What to produce —
Could you repeat word for word only the lines from the one containing "[459,1390,559,1406] grands-coup ->" to the last line of the data below?

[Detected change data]
________

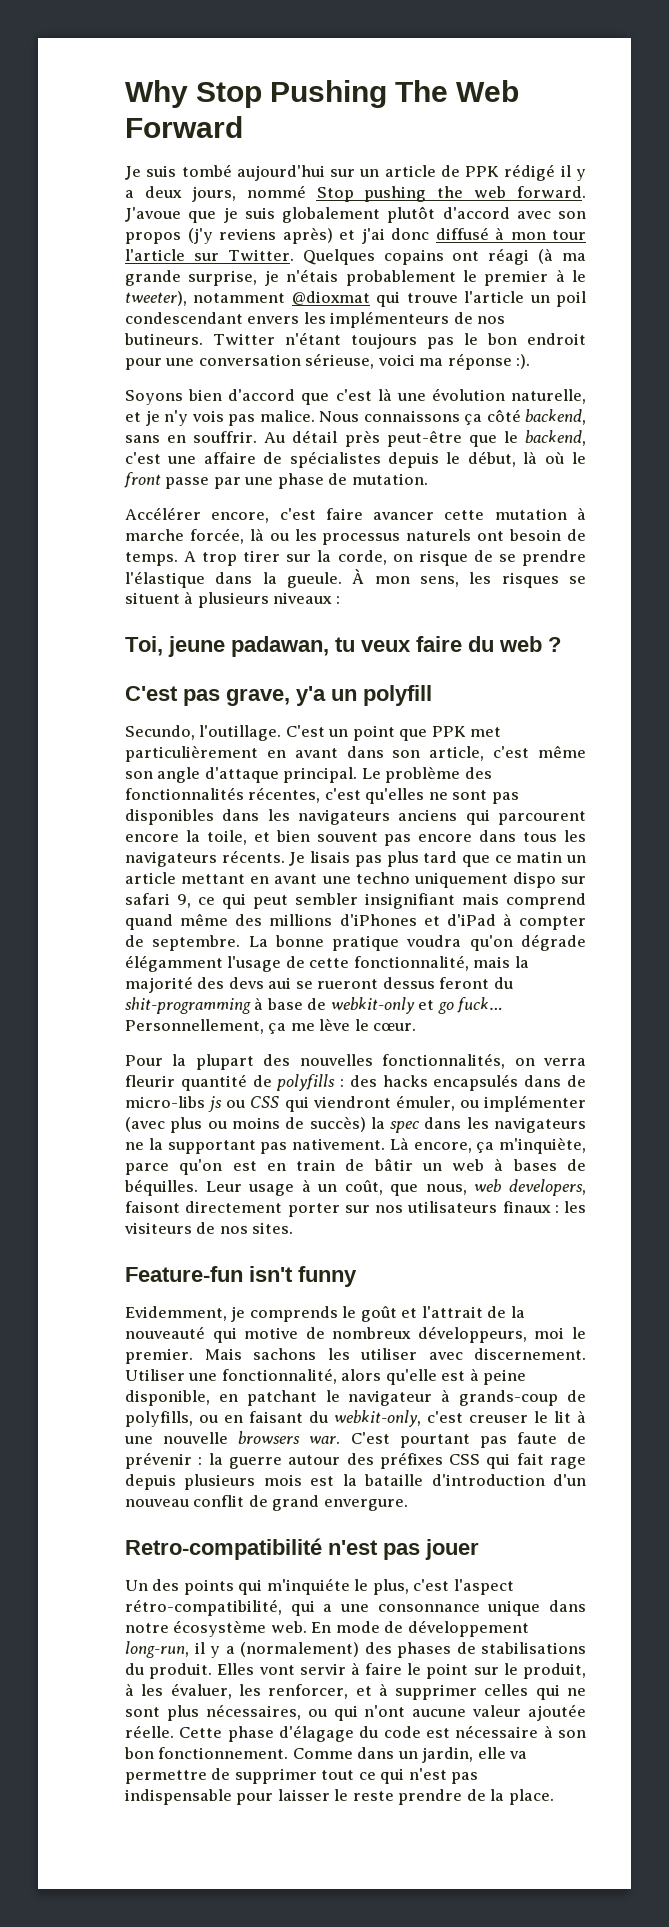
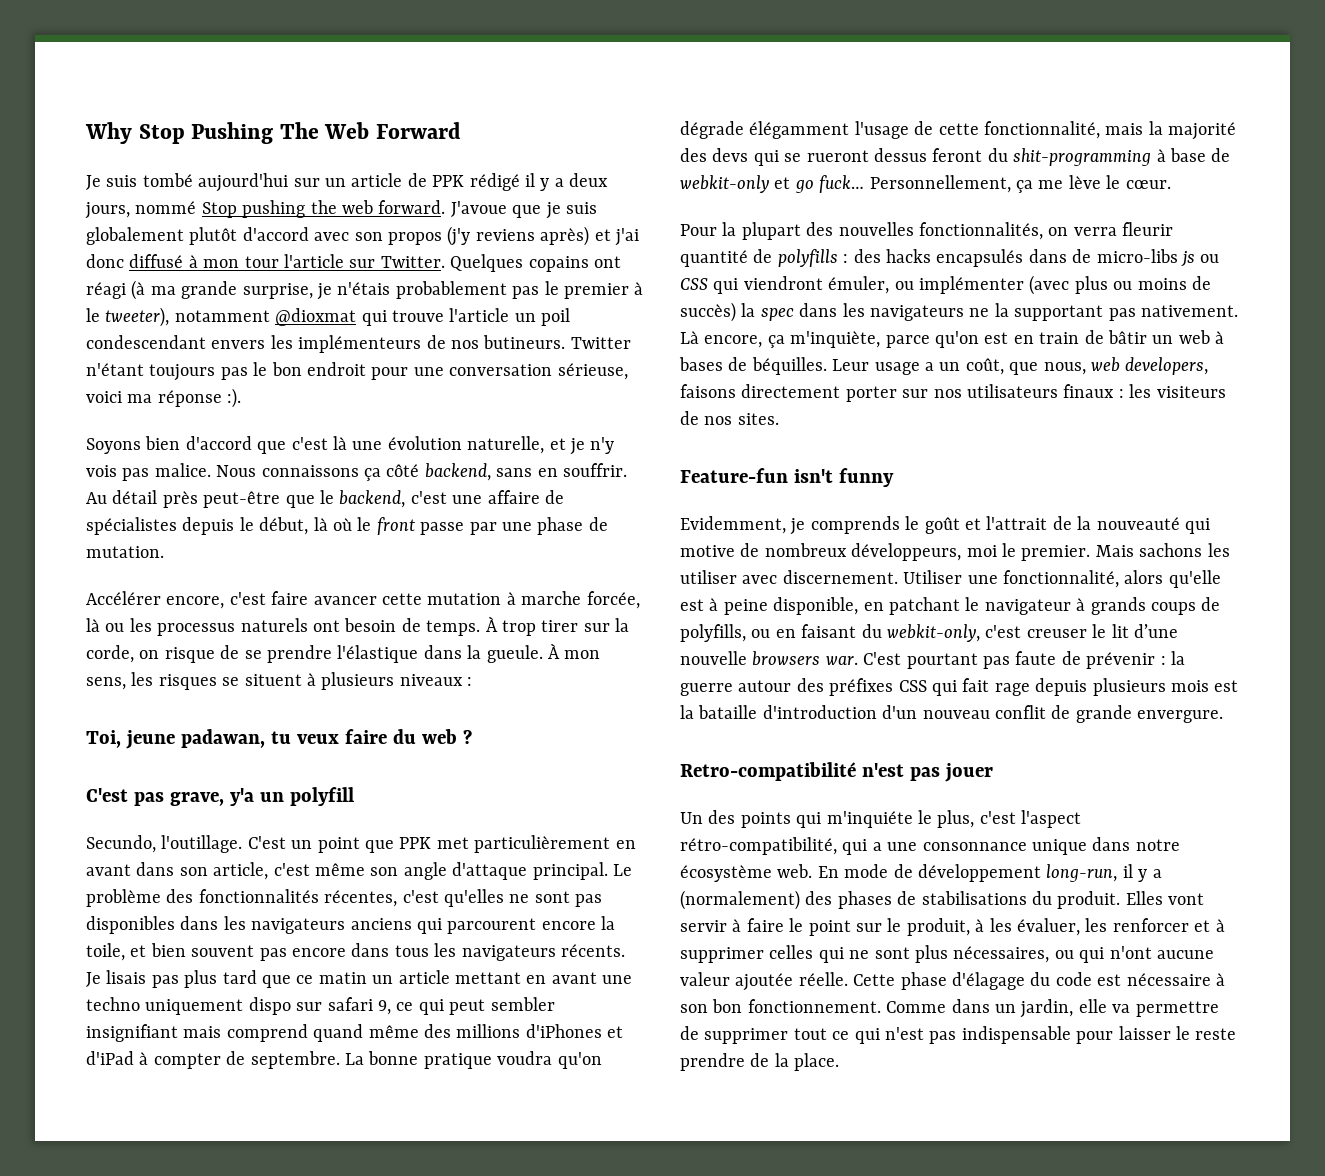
(456, 278) none -> [512,286,540,299] pas
[184,551,197,562] A -> [485,616,498,632] À
[268,977,292,989] aui -> [753,150,779,166] qui
[301,1179,311,1192] à -> [925,362,934,371] a
[125,1201,180,1213] faisont -> [680,384,736,398] faisons
[459,1390,559,1406] grands-coup -> [1090,597,1196,615] grands coups
[577,1410,586,1423] [124,1436,153,1444] à une -> [1134,624,1178,638] d’une
[272,1495,320,1511] grand -> [1075,705,1132,723] grande
[268,1684,349,1699] renforcer, -> [1112,918,1189,932] renforcer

________

Task output —
[459,1390,559,1406] grands-coup -> [1090,597,1196,615] grands coups
[577,1410,586,1423] [124,1436,153,1444] à une -> [1134,624,1178,638] d’une
[272,1495,320,1511] grand -> [1075,705,1132,723] grande
[268,1684,349,1699] renforcer, -> [1112,918,1189,932] renforcer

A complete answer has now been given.